Flawed drawings caused spacecraft crash

Upside-down switches stopped parachutes from opening.

The Genesis spacecraft was designed to provide clues about how the Solar System formed.The Genesis spacecraft was designed to provide clues about how the Solar System formed.© NASA/JPL/Caltech

Investigators may have discovered what caused the Genesis spacecraft to crash into the Utah desert this September. Some crucial switches were installed backwards, because of an error in the instructions.

The problem stems from the craft's design drawings, made by Lockheed Martin in 2001. They showed that some tiny cylindrical plungers, designed to detect the gravity of an incoming planet and deploy a parachute, were installed the wrong way.

There were four such switches - two as a backup in case the first two failed. But all of them had been installed backwards. As a result the parachute didn't open, and the capsule plummeted to Earth.

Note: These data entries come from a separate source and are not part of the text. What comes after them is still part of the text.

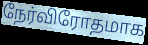
நேர்விரோதமாக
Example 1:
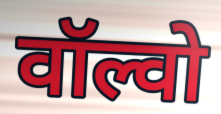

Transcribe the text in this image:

वॉल्वो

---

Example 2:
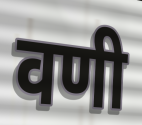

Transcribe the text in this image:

वणी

“This is a road we didn't want to be on.”

Don Burnett
Genesis principal scientist

None of NASA's review processes picked up the mistake. "It would be very easy to mix this up," says Michael Ryschkewitsch, chair of NASA's mishap investigation board at the Goddard Space Flight Center in Greenbelt, Maryland. Investigators had to X-ray the crashed craft to confirm that the devices were the wrong way round.

Good news for Stardust

The Stardust sample return mission, which is set to return to Utah in 2006 carrying a portion of a comet's tail, has the same switches as Genesis. Fortunately, that craft's designs show that they were installed correctly.

The mishap investigation board has yet to finish its work, and may yet find other problems with Genesis. A battery that overheated during the early days of the mission, and was an early suspect for the crash, has yet to be fully investigated. "The battery is going to get a lot of our attention," says Ryschkewitsch.

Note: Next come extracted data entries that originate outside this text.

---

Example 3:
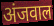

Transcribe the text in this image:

अंजवाल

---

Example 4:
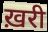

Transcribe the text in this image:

ख़री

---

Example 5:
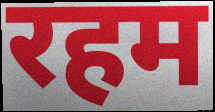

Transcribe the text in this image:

रहम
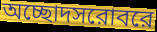
অচ্ছোদসরোবরে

The Genesis mission was designed to provide clues about how the Solar System formed by capturing a few grains of material from the solar wind - a blast of charged atoms that fly from the Sun at hundreds of kilometres per second.

The capsule was so delicate that NASA planned to have it caught by helicopter stunt pilots in order to ensure a gentle landing. Instead the capsule broke apart when it slammed into the ground.

Salvage operation

“I'm optimistic that contamination will not be a show-stopper.”

Roger Wiens
Genesis science investigator

Scientists are optimistic about their chances of salvaging samples from the capsule. "It's not a question of data or no data. It's a question of the precision of the data," says Don Burnett, principal scientist on Genesis and a geochemist at the California Institute of Technology, Pasadena.

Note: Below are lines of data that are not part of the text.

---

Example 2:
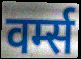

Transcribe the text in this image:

वर्म्स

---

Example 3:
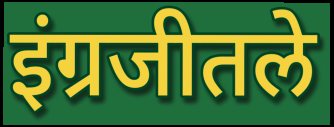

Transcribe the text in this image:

इंग्रजीतले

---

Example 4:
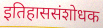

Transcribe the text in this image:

इतिहाससंशोधक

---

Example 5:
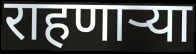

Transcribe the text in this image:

राहणार्‍या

"Our goal was to have no more contaminant atoms than implanted solar wind atoms per square centimetre," says Burnett. This level of contamination would have made detecting the sample "feasible" says Burnett. In fact it is much worse than this in places. "We now may have to figure out how to clean up the surfaces. This is possible in principle but a road we didn't want to be on," he says.

Luckily, it rained in Utah about four days before re-entry, and this damped the dust down, says Roger Wiens, an investigator on the project at the Los Alamos National Laboratory in New Mexico.

"I'm optimistic that contamination will not be a show-stopper for nitrogen and oxygen isotopic analyses, which were priorities one and two," says Wiens. "Some of our lower priorities will fall off the table due to contamination."

The samples are now being examined at the Johnson Space Center in Houston, although it will probably be months before scientists know how much data they will be able to retrieve.